547 Love Long Gone
With each word Laura spoke, the color drained steadily from Weston’s face until he looked ghostly pale, almost translucent beneath the soft glow of the café’s overhead lights. His usual vibrant complexion faded into something fragile and worn, as if life itself was seeping out with every syllable.
The trophies that other women chased—wealth, status, pedigree—were meaningless to her. She dismissed them with the casual flick of a sleeve, as effortlessly as one would brush away a speck of dust. Those things had never held any sway over her heart.
Even the face and body that once captivated her attention now felt utterly replaceable. After all, handsome men were not a rare breed. With the income she earned now, finding a younger, more attractive companion would be hardly a challenge, she thought with a cool detachment.
“I—” Weston tried to speak, pressing his lips tightly together, but the words dissolved before they could ever take shape.
“Weston,” Laura said softly, her voice as calm and steady as a still lake, “we’re broken up.” She paused, letting the weight of her statement settle between them. “Since that’s our reality, I want us to part on good terms. I never want to reach a point where you become someone I despise.”

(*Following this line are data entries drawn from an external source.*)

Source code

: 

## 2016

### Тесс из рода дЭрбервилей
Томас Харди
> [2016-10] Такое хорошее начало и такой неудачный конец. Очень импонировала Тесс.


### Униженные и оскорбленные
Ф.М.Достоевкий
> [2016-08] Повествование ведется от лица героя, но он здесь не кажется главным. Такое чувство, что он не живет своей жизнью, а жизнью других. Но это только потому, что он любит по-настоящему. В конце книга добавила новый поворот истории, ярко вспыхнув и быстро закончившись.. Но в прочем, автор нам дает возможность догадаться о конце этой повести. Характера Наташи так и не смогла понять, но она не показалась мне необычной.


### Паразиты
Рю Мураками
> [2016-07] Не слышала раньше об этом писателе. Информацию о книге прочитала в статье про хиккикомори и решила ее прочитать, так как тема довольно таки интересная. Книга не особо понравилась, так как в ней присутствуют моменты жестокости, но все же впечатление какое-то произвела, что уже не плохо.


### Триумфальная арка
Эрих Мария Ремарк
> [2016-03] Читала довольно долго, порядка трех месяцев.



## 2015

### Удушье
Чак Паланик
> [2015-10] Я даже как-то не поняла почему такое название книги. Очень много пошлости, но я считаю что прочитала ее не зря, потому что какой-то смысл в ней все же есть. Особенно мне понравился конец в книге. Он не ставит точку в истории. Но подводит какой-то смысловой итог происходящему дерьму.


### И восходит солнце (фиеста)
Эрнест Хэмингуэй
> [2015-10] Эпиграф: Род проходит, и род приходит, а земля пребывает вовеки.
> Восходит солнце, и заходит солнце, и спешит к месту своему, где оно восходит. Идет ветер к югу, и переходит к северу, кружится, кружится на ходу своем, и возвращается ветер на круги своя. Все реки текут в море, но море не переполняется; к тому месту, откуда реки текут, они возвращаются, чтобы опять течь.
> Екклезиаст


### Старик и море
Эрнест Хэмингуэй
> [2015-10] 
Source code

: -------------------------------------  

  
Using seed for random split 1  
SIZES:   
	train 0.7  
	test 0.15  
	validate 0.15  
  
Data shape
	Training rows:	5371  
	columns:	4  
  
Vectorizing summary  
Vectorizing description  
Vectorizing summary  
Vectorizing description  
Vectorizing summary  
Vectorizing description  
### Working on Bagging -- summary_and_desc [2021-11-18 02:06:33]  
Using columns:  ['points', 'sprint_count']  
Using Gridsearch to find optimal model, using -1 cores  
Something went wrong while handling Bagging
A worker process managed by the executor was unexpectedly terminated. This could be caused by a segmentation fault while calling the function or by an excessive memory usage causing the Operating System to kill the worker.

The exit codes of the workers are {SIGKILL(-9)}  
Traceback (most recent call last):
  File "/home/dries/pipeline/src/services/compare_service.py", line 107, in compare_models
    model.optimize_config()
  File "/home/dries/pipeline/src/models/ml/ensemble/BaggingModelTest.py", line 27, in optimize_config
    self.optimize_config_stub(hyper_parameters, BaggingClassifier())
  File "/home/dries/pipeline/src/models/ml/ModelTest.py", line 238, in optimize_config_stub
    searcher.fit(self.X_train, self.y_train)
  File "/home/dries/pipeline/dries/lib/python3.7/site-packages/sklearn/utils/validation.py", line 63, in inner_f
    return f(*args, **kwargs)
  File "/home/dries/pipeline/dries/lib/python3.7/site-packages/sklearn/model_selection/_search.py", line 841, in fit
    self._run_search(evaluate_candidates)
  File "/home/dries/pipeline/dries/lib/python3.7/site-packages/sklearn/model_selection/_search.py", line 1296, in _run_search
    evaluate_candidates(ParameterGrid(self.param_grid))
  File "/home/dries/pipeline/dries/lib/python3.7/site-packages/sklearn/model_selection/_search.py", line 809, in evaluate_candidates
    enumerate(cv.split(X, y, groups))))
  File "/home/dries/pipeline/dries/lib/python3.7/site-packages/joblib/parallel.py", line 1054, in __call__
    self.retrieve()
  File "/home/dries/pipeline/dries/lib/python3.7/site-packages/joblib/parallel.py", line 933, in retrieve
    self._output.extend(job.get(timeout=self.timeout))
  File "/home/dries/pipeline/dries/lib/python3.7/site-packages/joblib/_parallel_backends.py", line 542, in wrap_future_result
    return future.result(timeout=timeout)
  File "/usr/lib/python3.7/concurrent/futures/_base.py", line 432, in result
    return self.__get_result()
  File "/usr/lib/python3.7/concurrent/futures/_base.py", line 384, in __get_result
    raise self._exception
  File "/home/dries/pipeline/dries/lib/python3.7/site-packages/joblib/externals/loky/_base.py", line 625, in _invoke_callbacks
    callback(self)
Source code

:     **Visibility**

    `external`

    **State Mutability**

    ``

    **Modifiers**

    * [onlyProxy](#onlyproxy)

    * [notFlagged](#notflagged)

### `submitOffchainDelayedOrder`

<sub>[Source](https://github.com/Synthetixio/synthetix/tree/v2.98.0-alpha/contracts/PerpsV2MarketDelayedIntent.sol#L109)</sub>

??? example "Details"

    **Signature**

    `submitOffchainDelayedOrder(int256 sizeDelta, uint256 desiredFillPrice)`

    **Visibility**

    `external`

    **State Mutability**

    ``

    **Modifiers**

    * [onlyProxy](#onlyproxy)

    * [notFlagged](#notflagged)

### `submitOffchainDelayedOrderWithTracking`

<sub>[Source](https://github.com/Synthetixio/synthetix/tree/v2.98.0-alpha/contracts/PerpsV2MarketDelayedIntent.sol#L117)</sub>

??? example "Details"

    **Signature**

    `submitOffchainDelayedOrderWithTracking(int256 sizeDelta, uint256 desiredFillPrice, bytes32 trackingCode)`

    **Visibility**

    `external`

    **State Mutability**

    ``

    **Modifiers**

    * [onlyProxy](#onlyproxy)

A bitter taste coated his tongue. She spoke with the quiet confidence of someone already moving forward, while he remained stuck, trapped in the past, unable to take a single step ahead.
After a long, heavy silence, he finally whispered, “So there really isn’t even the slightest chance for me?”
Laura offered a small, almost pitying smile. “Love is unpredictable. Sometimes it leaves and never comes back. You talked about marriage, children, a perfect home—but hearing those words didn’t stir anything inside me. That tells me, beyond any doubt, that I don’t love you anymore.”
The laugh that escaped him was jagged and hollow, like a dying sound forced into the shape of mirth. Rejection, he realized with painful clarity, was pure agony distilled to its cruelest essence.
From the moment he first fell for her, this torment had been lurking in the shadows, patient and inevitable.
Words, he understood now, could cut deeper than any blade, carving wounds no medicine could heal. Every calm, measured syllable she spoke flayed him slowly, piece by piece.
Weston rose unsteadily from his chair, his face pale as aged parchment, knees trembling beneath him as if ready to give way.
“Laura, I won’t ruin you,” he said, struggling to catch his breath. “I won’t leave you penniless or force you out of Jexburgh. Stay or go—it’s your choice.”
“What?” She stared at him, stunned. “Even after I said I don’t want to be with you?”
“Yes.” Weston’s smile twisted into something bitterly self-mocking. “I may be desperate, but I’m not cruel enough to destroy the woman I love.”
“Then…” Laura hesitated, gathering her courage. “Let’s end it here. And about that contract relationship we discussed—forget it.”
Given the way things stood now, any talk of a contract felt absurd, completely out of place between them.
He held her gaze, his dark eyes swirling with turmoil. “Fine. We’ll do everything your way.”
A quiet sigh of relief escaped from her chest. A stray strand of hair drifted across her lips, trembling like a loose violin string caught in a gentle breeze.